[Bugfix]Fix the hang issue of multimodal model when running with DP>1 (#4392)

### What this PR does / why we need it? When cudagraph_mode is set to FULL_DECODE_ONLY, if dp > 1, the dummy-run process will be triggered. When calling the update_attn_params function, the num_tokens parameter needs to be passed, and this value is obtained through positions.shape[0]. However, the multimodal model uses mRope (multi-dimensional rotary positional embeddings), which causes the shape of positions to be 2. As a result, the value obtained from positions.shape[0] is incorrect. We solve this problem by replacing positions.shape[0] with num_tokens. ### Does this PR introduce _any_ user-facing change?

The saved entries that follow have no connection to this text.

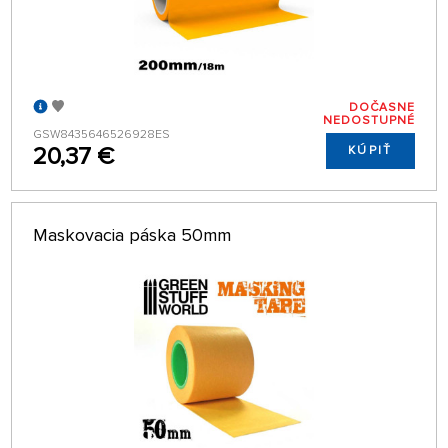
DOČASNE
NEDOSTUPNÉ
GSW8435646526928ES
20,37 €
KÚPIŤ
Maskovacia páska 50mm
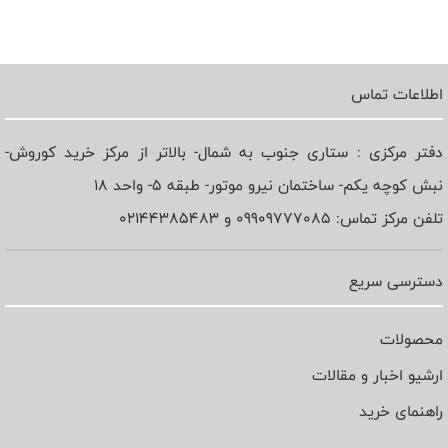
اطلاعات تماس
دفتر مرکزی : ستاری جنوب به شمال- بالاتر از مرکز خرید کوروش-
نبش کوچه یکم- ساختمان نیرو موتور- طبقه 5- واحد 18
تلفن مرکز تماس: 09909777085 و 02144385483
دسترسی سریع
محصولات
ارشیو اخبار و مقالات
راهنمای خرید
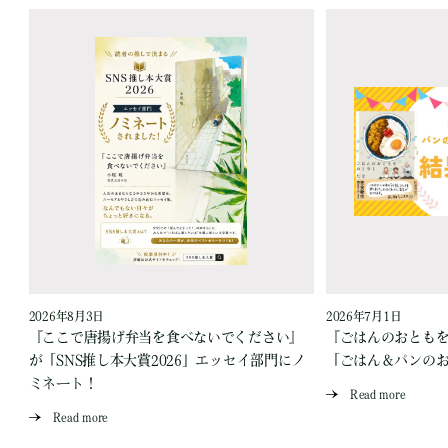
2026年8月3日
2026年7月1日
『ここで唐揚げ弁当を食べないでください』
『ごはんのおとも
が「SNS推し本大賞2026」エッセイ部門にノ
「ごはん＆パンの
ミネート！
Read more
Read more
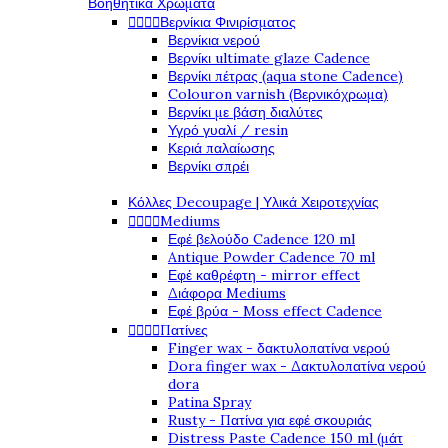
Βοηθητικά Χρώματα




Βερνίκια Φινιρίσματος
Βερνίκια νερού
Βερνίκι ultimate glaze Cadence
Βερνίκι πέτρας (aqua stone Cadence)
Colouron varnish (Βερνικόχρωμα)
Βερνίκι με βάση διαλύτες
Υγρό γυαλί / resin
Κεριά παλαίωσης
Βερνίκι σπρέι
Κόλλες Decoupage | Υλικά Χειροτεχνίας




Mediums
Εφέ βελούδο Cadence 120 ml
Antique Powder Cadence 70 ml
Εφέ καθρέφτη - mirror effect
Διάφορα Mediums
Εφέ βρύα - Moss effect Cadence




Πατίνες
Finger wax - δακτυλοπατίνα νερού
Dora finger wax - Δακτυλοπατίνα νερού
dora
Patina Spray
Rusty - Πατίνα για εφέ σκουριάς
Distress Paste Cadence 150 ml (μάτ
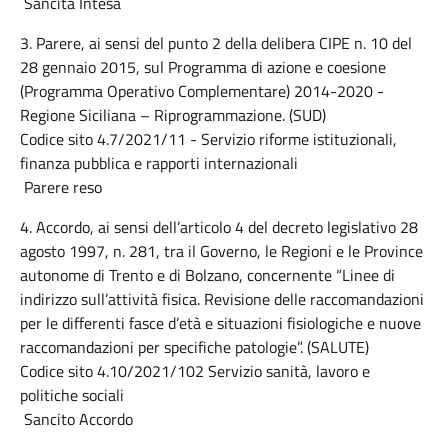
Sancita Intesa
3. Parere, ai sensi del punto 2 della delibera CIPE n. 10 del
28 gennaio 2015, sul Programma di azione e coesione
(Programma Operativo Complementare) 2014-2020 -
Regione Siciliana – Riprogrammazione. (SUD)
Codice sito 4.7/2021/11 - Servizio riforme istituzionali,
finanza pubblica e rapporti internazionali
Parere reso
4. Accordo, ai sensi dell’articolo 4 del decreto legislativo 28
agosto 1997, n. 281, tra il Governo, le Regioni e le Province
autonome di Trento e di Bolzano, concernente “Linee di
indirizzo sull’attività fisica. Revisione delle raccomandazioni
per le differenti fasce d’età e situazioni fisiologiche e nuove
raccomandazioni per specifiche patologie”. (SALUTE)
Codice sito 4.10/2021/102 Servizio sanità, lavoro e
politiche sociali
Sancito Accordo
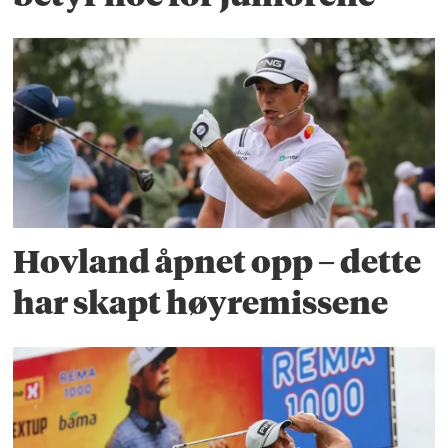
Hovland åpnet opp – dette
har skapt høyremissene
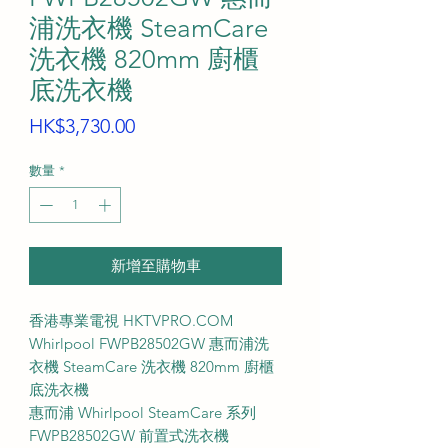
浦洗衣機 SteamCare
洗衣機 820mm 廚櫃
底洗衣機
價
HK$3,730.00
格
數量
*
新增至購物車
香港專業電視 HKTVPRO.COM
Whirlpool FWPB28502GW 惠而浦洗
衣機 SteamCare 洗衣機 820mm 廚櫃
底洗衣機
惠而浦 Whirlpool SteamCare 系列
FWPB28502GW 前置式洗衣機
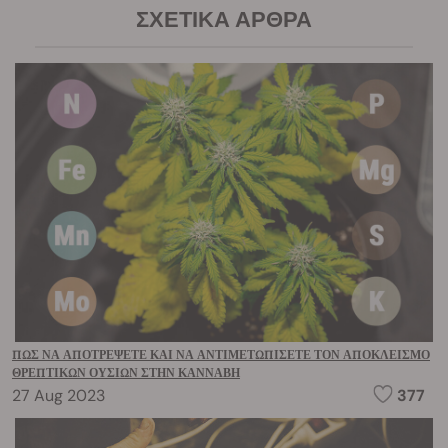
ΣΧΕΤΙΚΆ ΆΡΘΡΑ
ΠΏΣ ΝΑ ΑΠΟΤΡΈΨΕΤΕ ΚΑΙ ΝΑ ΑΝΤΙΜΕΤΩΠΊΣΕΤΕ ΤΟΝ ΑΠΟΚΛΕΙΣΜΌ
ΘΡΕΠΤΙΚΏΝ ΟΥΣΙΏΝ ΣΤΗΝ ΚΆΝΝΑΒΗ
27 Aug 2023
377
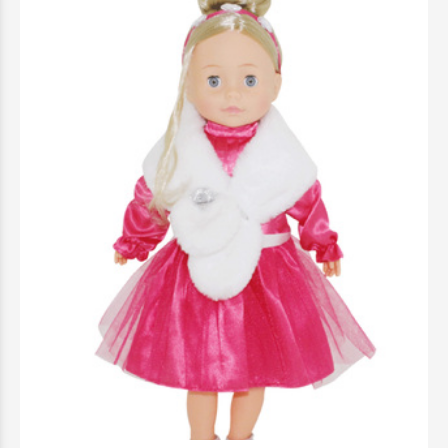
Bambolina Girlz Doll Με Αξεσουάρ 46cm -
BD1679
49,99 €
Προσθήκη στο Καλάθι
Άμεσα διαθέσιμο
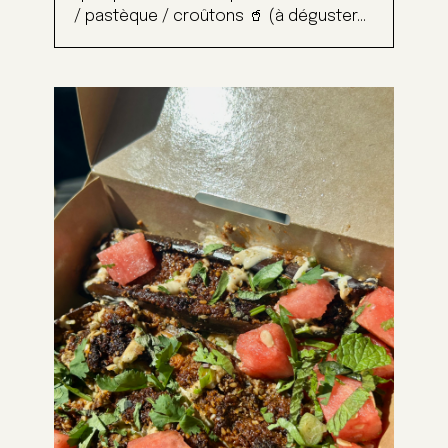
/ pastèque / croûtons 🥤 (à déguster...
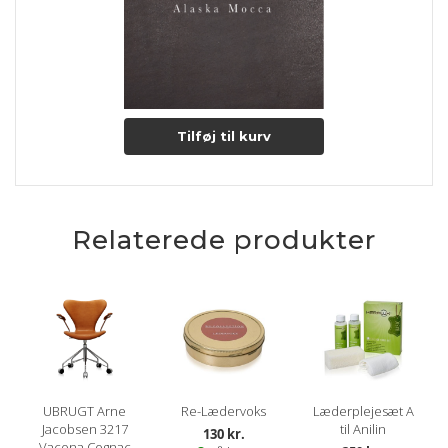
Tilføj til kurv
Relaterede produkter
UBRUGT Arne
Re-Lædervoks
Læderplejesæt A
Jacobsen 3217
til Anilin
130 kr.
Vacona Cognac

NO ### How was this patch tested? vLLM version: v0.11.0rc3 vLLM main: https://github.com/vllm-project/vllm/commit/v0.11.0 - vLLM version: v0.11.0 - vLLM main: 2918c1b49c --------- Signed-off-by: wujinyuan1 <wjy9595@qq.com> Co-authored-by: wujinyuan1 <wjy9595@qq.com>
2025-11-25 09:33:49 +08:00
parent 84eae97f27
commit 06f6cc1c81
1 changed files with 2 additions and 3 deletions
--- a/vllm_ascend/worker/model_runner_v1.py
+++ b/vllm_ascend/worker/model_runner_v1.py
@@ -2810,8 +2810,7 @@ class NPUModelRunner(LoRAModelRunnerMixin):
                else:
                    # FIXME: Try using `auto_dispatch_capture=True`
                    update_mla_attn_params(self.update_stream, forward_context,
-                                           positions.shape[0],
-                                           self.speculative_config)

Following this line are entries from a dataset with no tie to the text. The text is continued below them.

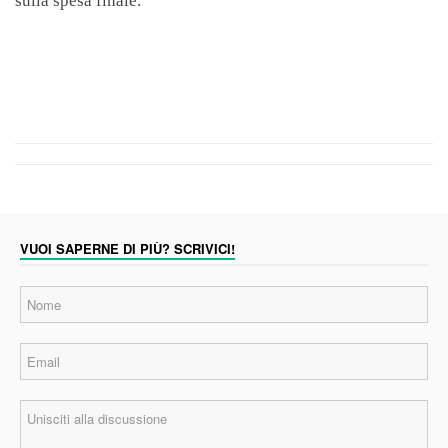
sulla spesa finale.
VUOI SAPERNE DI PIÙ? SCRIVICI!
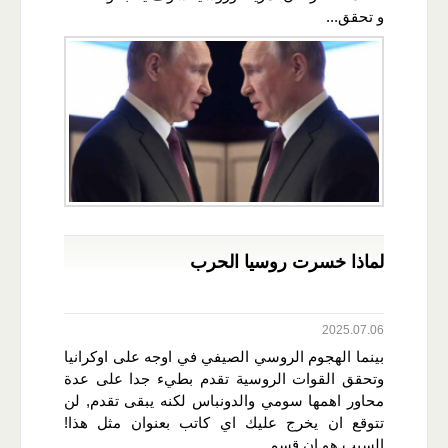
و تحقق...
لماذا خسرت روسيا الحرب
2025.07.06
بينما الهجوم الروسي الصيفي في اوجه على اوكرانيا
وتحقق القوات الروسية تقدم بطيء جدا على عدة
محاور اهمها سومي والدونباس لكنه يبقى تقدم, لن
تتوقع ان يخرج عليك اي كاتب بعنوان مثل هذا!
السبب هو ان قسم...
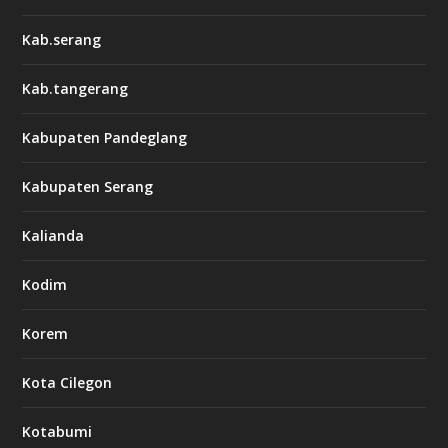
Kab.serang
Kab.tangerang
Kabupaten Pandeglang
Kabupaten Serang
Kalianda
Kodim
Korem
Kota Cilegon
Kotabumi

+                                           num_tokens, self.speculative_config)
            else:
                if self.pcp_size * self.dcp_size > 1:
                    update_attn_dcp_pcp_params(self.update_stream,
@@ -2819,7 +2818,7 @@ class NPUModelRunner(LoRAModelRunnerMixin):
                                               positions.shape[0])
                else:
                    update_attn_params(self.update_stream, forward_context,
-                                       positions.shape[0])
+                                       num_tokens)

        if self.drafter and self.drafter.name == SpecDcodeType.EAGLE3:
            hidden_states, _ = hidden_states